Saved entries
★ ★ ★ ★ ★

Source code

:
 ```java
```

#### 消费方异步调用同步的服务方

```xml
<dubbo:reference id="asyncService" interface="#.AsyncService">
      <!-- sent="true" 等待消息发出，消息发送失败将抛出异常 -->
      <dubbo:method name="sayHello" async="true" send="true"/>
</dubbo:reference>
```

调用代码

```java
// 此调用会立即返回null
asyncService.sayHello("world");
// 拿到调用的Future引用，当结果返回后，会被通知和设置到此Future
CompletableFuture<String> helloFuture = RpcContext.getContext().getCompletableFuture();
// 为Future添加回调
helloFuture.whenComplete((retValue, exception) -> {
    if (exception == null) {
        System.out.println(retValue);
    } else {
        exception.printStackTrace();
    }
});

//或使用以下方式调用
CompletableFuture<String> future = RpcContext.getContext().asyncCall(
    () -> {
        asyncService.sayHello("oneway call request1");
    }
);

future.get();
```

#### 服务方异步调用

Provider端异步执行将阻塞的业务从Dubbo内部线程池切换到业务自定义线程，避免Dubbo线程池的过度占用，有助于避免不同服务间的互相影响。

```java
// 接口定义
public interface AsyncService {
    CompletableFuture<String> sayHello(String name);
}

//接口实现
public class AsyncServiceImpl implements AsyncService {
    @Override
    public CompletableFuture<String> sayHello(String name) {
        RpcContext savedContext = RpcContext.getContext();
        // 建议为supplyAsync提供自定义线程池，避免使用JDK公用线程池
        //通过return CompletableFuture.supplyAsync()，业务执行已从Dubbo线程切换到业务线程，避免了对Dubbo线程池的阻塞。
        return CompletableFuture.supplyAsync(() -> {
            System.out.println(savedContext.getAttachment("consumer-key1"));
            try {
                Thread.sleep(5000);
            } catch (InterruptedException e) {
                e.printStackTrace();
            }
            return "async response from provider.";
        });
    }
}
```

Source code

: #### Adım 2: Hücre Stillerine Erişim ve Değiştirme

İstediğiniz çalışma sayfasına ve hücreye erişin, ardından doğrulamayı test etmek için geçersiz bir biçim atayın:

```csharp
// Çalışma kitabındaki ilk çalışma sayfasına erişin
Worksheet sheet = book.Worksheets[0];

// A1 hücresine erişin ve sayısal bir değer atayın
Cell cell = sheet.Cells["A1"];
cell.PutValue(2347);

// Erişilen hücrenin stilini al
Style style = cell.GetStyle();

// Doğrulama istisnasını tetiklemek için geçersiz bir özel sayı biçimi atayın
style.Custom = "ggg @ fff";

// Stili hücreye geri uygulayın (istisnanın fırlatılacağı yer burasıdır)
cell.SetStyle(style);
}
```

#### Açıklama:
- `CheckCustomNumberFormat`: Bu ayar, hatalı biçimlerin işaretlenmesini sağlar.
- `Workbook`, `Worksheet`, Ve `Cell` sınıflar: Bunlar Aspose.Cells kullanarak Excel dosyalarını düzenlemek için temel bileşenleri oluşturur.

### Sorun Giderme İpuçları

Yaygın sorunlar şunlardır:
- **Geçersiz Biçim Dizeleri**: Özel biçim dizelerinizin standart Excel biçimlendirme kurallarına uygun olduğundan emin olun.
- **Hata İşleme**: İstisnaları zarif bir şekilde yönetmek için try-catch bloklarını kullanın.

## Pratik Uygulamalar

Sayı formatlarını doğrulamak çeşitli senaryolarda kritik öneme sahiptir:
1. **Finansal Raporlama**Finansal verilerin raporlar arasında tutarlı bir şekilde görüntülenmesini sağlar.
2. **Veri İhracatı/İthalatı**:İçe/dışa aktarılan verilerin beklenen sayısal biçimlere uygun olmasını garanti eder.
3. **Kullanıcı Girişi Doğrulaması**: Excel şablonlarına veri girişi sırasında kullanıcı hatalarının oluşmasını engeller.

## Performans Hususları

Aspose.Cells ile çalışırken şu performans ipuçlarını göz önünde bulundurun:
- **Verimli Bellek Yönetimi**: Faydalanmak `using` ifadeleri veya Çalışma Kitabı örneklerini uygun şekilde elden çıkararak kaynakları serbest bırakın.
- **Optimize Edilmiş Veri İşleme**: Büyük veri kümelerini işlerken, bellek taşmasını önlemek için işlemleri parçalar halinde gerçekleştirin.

★ ★ ★ ★ ★

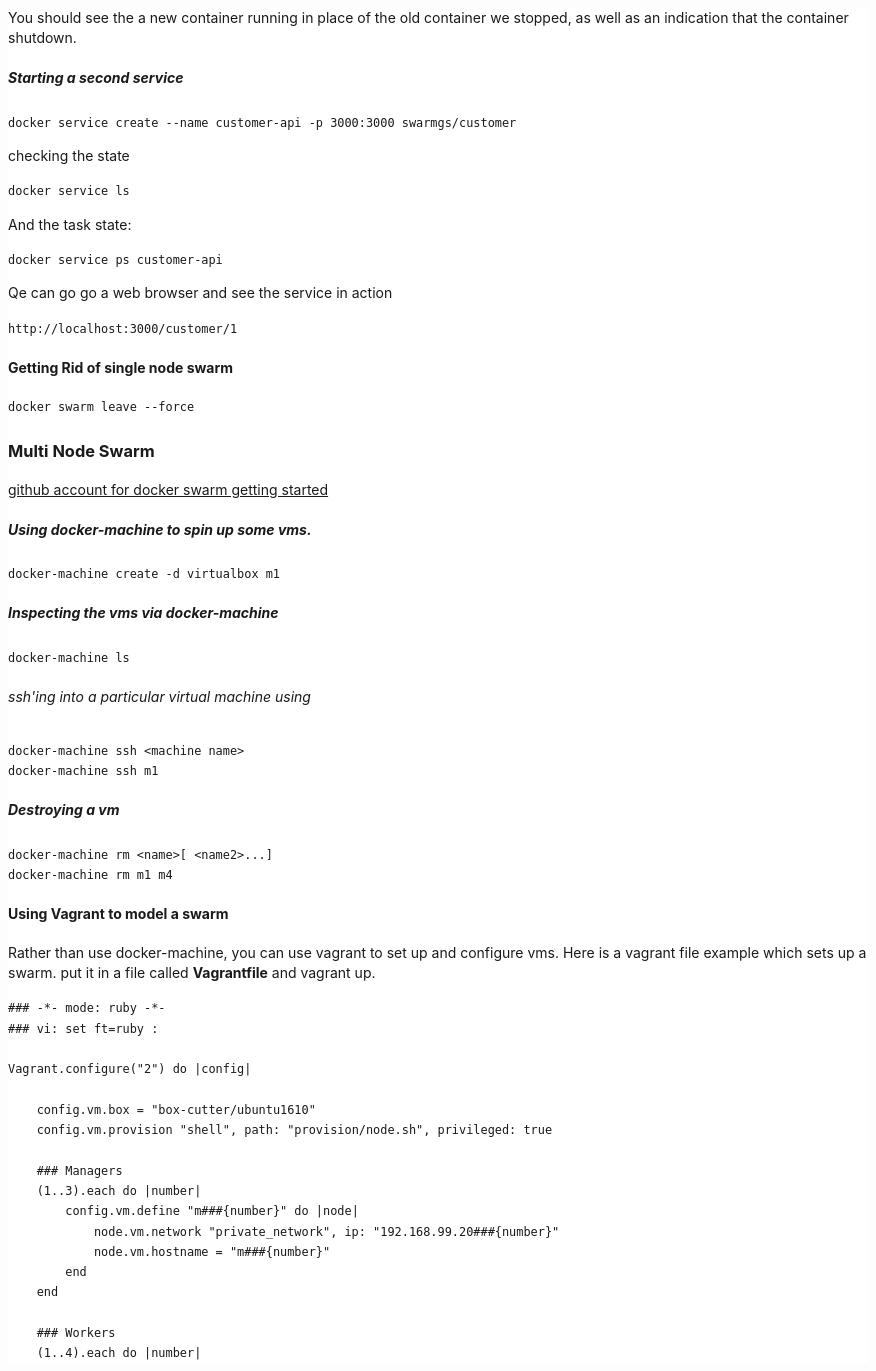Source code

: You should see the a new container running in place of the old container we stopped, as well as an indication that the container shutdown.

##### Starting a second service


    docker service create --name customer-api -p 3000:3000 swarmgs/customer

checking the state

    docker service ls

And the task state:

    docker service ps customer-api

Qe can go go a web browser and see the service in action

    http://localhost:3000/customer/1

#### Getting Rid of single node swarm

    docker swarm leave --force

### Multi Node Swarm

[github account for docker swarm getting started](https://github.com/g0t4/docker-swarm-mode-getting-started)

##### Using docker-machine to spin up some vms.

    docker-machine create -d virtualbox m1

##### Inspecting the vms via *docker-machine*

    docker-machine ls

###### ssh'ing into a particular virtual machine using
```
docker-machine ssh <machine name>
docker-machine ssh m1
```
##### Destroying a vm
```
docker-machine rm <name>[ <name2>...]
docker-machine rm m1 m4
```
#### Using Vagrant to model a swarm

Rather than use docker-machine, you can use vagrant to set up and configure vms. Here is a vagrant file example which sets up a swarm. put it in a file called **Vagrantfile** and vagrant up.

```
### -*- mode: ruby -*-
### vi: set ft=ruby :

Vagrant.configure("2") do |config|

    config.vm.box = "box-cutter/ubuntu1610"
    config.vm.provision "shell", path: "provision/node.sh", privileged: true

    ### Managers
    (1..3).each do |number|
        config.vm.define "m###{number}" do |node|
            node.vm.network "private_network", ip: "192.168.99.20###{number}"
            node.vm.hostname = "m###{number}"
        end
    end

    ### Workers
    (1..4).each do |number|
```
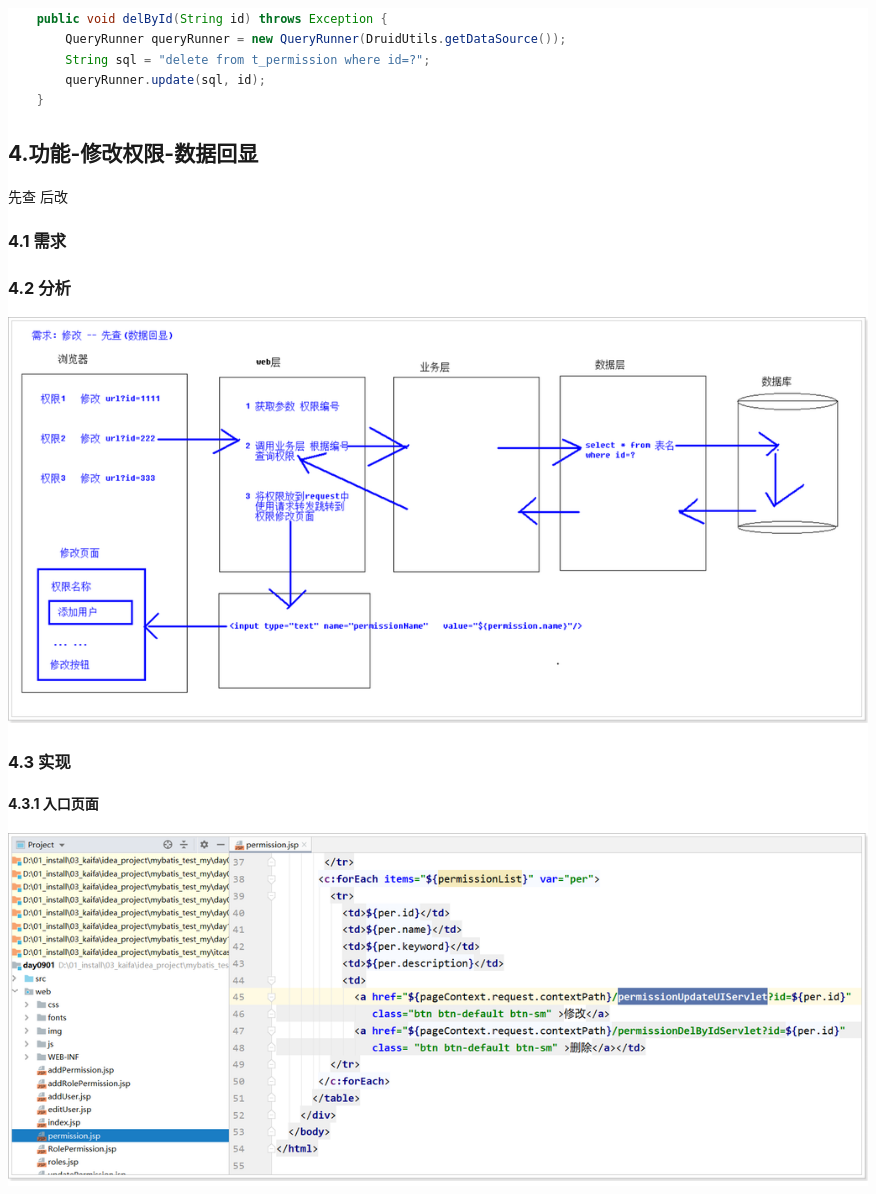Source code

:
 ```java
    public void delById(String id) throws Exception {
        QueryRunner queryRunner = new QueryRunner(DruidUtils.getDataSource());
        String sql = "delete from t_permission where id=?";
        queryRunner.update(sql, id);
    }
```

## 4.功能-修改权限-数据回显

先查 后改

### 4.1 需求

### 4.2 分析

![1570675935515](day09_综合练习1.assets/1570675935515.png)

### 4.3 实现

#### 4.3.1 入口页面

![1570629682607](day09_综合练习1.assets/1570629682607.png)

★ ★ ★ ★ ★

Work to complete ▸
Every line in the records above with the string "savedContext" in it should be shown.

Answer section ▸
        RpcContext savedContext = RpcContext.getContext();
            System.out.println(savedContext.getAttachment("consumer-key1"));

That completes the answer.